プルーン、食べたことある?
▼本日限定!ブログスタンプ
果物好きな両親に育てられました。生プルーンもずっと以前から、まだ市場には珍しい果物だった頃から食べていました。完熟のプルーンを、皮を洗ってかじって食べるのです。熟れすぎてじゅるっとするのは苦手で、カリッという固い歯触りくらいのが好きです。プルーンには中央に種が一つ。酸味と甘みのバランスがよく食べやすいし、大好きな果物でした。
ここへ引っ越してきたばかりの頃、お隣のおばあちゃんにプルーンをおすそ分けした時。
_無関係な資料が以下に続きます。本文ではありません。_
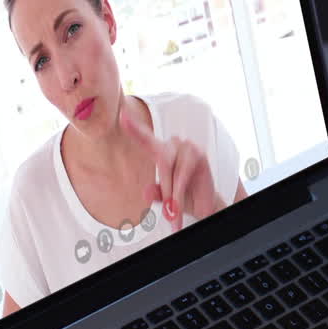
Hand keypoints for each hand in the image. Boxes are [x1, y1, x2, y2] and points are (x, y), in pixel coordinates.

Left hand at [120, 107, 222, 229]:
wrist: (205, 207)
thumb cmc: (183, 198)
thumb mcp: (165, 198)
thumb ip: (155, 193)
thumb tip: (146, 191)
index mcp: (161, 152)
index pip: (145, 138)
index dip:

プルーンは初だと言うおばあちゃんに、おいしいけどおなか壊すから一度にたくさん食べちゃだめなの、とか、一生懸命プルーンの説明をする私の早口の関東弁が、たぶん聞き取りにくかったのでしょう。おばあちゃんは何度か聞き返し、質問をはさみ、これは洗ってかじればいい果物なのだと理解してくれたようでした。のんびりとした京都弁を話す80歳を過ぎたおばあちゃんでした。戌年生まれだから犬が大好きだと言い、わんこさんのこともとてもかわいがってくれました。おすそ分けの翌日、「これ、プルーン、初めて食べた。おいしいねえ。ありがとう。」と、なんだか片言のような単語を並べてお礼を言ってくれたのが、ちょっとかわいらしくおかしかったです。
わんこさんのいる庭に面した位置に、おばあちゃんのお部屋がありました。開けた窓の奥に、お仏壇が見えます。おばあちゃんの旦那様が眠っている場所です。お礼を言い終わり、おばあちゃんは片手に持っていたプルーンを、当然の動作でお仏壇のお供え物の容器に滑り込ませました。おばあちゃんはいつも、おじいちゃんのいるお仏壇に向かい何やら話しかけるのが常で、そうやって夫婦の会話をしている脇で、まだ子犬のわんこさんと私は夕方の庭で長時間遊んでいた頃のこと。もう20年前の出来事です。はっきりと思いだせるのに、今となっては懐かしく思えてしまう風景です。
おばあちゃんもわんこさんも、今は遠い場所で過ごしています。彼の地でおばあちゃんはおじいちゃんと再会できたはず。この世界では今は二人揃って仲良くお仏壇にいて、のちに同居を始めた息子さん夫婦がその仏壇のお世話を引き継いでいます。お孫さんはすでに二人とも独立されました。
わんこさんは、どうしているでしょう。犬だった人生では食べることができなかったプルーンを食べることができる新たな人生は、もう始まっているかな?生プルーン、おいしいでしょう?あなたがはじめてうちに来た時期、初夏になれば、店頭にも出回るね。